Problem to work on ▸ Write down nothing except how many lines in the entries contain "hand".

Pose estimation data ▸
+ + + + + + +

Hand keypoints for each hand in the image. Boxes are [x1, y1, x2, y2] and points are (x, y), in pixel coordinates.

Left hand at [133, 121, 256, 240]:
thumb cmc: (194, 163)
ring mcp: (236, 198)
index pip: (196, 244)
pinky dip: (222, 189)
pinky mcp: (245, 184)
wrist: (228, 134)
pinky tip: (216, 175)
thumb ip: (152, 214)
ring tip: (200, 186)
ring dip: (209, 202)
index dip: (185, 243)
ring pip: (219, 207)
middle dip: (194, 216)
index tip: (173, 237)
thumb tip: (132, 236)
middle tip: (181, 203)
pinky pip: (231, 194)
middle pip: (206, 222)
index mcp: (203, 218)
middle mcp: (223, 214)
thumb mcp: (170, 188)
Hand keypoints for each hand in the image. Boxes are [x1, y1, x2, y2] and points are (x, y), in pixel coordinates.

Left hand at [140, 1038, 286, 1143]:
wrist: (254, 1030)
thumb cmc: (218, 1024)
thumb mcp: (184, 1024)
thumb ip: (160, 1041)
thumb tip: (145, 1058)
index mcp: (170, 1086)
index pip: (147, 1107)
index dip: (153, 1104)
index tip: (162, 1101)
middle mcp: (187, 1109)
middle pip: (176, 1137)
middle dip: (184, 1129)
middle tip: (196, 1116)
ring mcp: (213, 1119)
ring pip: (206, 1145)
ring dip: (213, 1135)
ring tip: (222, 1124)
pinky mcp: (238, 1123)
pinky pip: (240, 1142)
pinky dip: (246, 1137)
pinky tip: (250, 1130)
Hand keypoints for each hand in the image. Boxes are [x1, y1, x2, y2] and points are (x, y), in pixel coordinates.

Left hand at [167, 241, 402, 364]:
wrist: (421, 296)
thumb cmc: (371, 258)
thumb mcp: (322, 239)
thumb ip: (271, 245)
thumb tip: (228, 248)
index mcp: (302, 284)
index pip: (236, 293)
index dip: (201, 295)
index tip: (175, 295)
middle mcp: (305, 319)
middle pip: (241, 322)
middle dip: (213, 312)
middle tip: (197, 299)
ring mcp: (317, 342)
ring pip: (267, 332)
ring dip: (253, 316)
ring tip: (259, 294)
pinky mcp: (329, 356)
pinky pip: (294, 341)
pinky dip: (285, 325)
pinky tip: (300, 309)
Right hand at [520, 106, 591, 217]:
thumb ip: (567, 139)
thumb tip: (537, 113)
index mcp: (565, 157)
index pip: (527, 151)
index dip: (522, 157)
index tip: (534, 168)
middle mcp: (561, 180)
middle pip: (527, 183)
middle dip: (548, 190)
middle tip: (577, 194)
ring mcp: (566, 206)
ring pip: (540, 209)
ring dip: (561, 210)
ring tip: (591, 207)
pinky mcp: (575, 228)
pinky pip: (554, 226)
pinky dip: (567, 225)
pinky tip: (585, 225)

+ + + + + + +

Written response ▸ 7